Dieser Tatsache ist man sich nicht unbedingt bewusst, doch in der größten Religionsgemeinschaft der Welt passiert gerade Historisches: Zum ersten Mal in der Geschichte sind in Deutschland die Christen in der Minderheit. Der Glaube steht vor einer Herausforderung. Die deutsche Volksgruppe in Serbien zeigt, wieso es gerade die Minderheiten sein können, die eine Schlüsselrolle spielen werden.

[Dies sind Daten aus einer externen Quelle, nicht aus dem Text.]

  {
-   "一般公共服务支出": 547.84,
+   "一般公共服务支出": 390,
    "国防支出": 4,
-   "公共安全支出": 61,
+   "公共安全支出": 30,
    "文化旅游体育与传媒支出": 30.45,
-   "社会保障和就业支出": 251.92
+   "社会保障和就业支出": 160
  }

Die Zahlen zeigen es klar und gerade haben sie uns einen Meilenstein vor die Tür gestellt: Die Zahl der gläubigen Christen geht drastisch zurück, die Religion verliert immer mehr an Bedeutung. Nach neuesten Angaben sind zum ersten Mal, seit solche Daten erhoben werden, Christen in der Bundesrepublik in der Minderheit. Noch vor Jahren konnte man Menschen der katholischen und evangelischen Konfession zusammenfassen und somit eine Mehrheit bekommen. Heute hilft alles nicht mehr: Nach einem Rückgang vom letzten Jahr ist die Christliche Gemeinschaft unter die 50%-Grenze der Bevölkerungsmehrheit gerückt. Prognosen sind noch weniger optimistisch. Sollte der Trend anhalten, werden es 2060 weniger als 30% sein. Gründe für diesen Sachstand sind vielfältig: ökonomische Probleme, bei denen sich viele gegen die Kirchensteuer entschieden, die Transformation der Gesellschaft, in der viele vom spirituellen Weg abkommen und nicht zuletzt auch die Mehrzahl an anderen Aktivitäten, die das Leben des Menschen in Anspruch nehmen.

Rudolf Weiss ist fest von einer Zukunft des Christentums überzeugt.

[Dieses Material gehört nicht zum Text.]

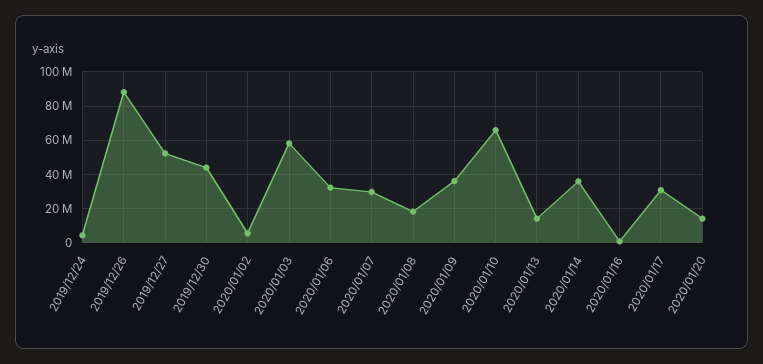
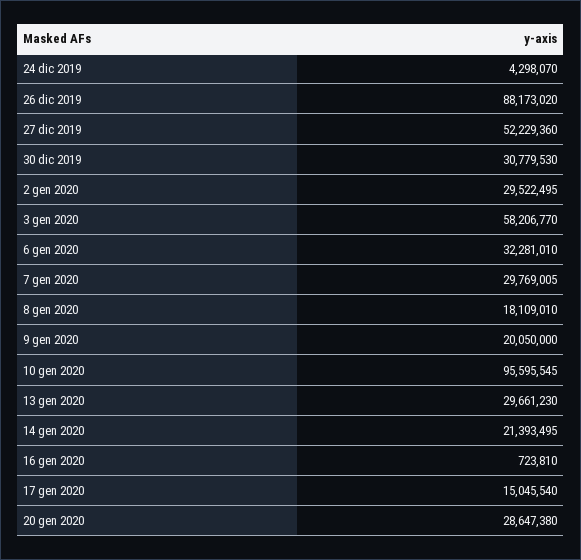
  {
    "2019/12/24": 4298070,
    "2019/12/26": 88173020,
    "2019/12/27": 52229360,
-   "2019/12/30": 45000000,
+   "2019/12/30": 30779530,
-   "2020/01/02": 5000000,
+   "2020/01/02": 29522495,
    "2020/01/03": 58206770,
    "2020/01/06": 32281010,
    "2020/01/07": 29769005,
    "2020/01/08": 18109010,
-   "2020/01/09": 35000000,
+   "2020/01/09": 20050000,
-   "2020/01/10": 65000000,
+   "2020/01/10": 95595545,
-   "2020/01/13": 15000000,
+   "2020/01/13": 29661230,
-   "2020/01/14": 35000000,
+   "2020/01/14": 21393495,
    "2020/01/16": 723810,
-   "2020/01/17": 30000000,
+   "2020/01/17": 15045540,
-   "2020/01/20": 15000000
+   "2020/01/20": 28647380
  }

Foto: Deutscher Volksverband.

Gerade in einer Zeit, in der die Kirche nun Persönlichkeiten braucht, die den Sinn im Glauben darstellen können, sind wohl die deutschen Minderheiten gefragt. Die Volksgruppen in Mittel-und Osteuropa sind traditionell an den christlichen Glauben gebunden, ihre Identität darin stark verwurzelt. In Serbien beispielsweise, gibt es einen separaten Kreis der Christlichen Intellektuellen, der Vorträge zum Thema der Bedeutung der christlichen Bräuche und Traditionen organisiert. Rudolf Weiss, Präsident des Deutschen Volksverbandes in Serbien hielt selbst schon eine solche Vorlesung als Mitglied des Vereins und gläubiger Christ: „Ein Baum ohne Wurzeln wird leicht vom Wind umgeworfen. Ein Mensch ohne Respekt vor seinem Glauben, seinen Traditionen, seiner Sprache, seiner Kultur und seinen Bräuchen verliert sich wie ein Baum ohne Wurzeln in einem Sturm“, sagte Weiss in seinem Vortrag, was auf die jetzige Situation des Christentums in Deutschland wohl wenigstens zum Teil zutrifft. Der Prozess der Evolution des menschlichen Bewusstseins ist nicht aufzuhalten. Unser Verständnis von der Welt und somit auch von Gott ändert sich und wird sich auch in Zukunft ändern. Die Menschen, die jedoch eine spirituelle Bindung an Gott haben, tun gut daran, an dieser festzuhalten. Genau diese Rolle spielen die deutschen Minderheiten seit Jahrzehnen und werden gefragt sein, diese Denkweise auch weiterhin zu fördern. Sollte man dies umsetzen können, so wird es auch in Zukunft einen Platz für das Christentum in der Welt geben: „Die Europäische Union ist als Staatengemeinschaft noch immer ein Zusammenschluss christlich geprägter Länder. Robert Schuman sagte: Europa wird christlich sein, oder es wird nicht mehr sein!“, sagte Weiss.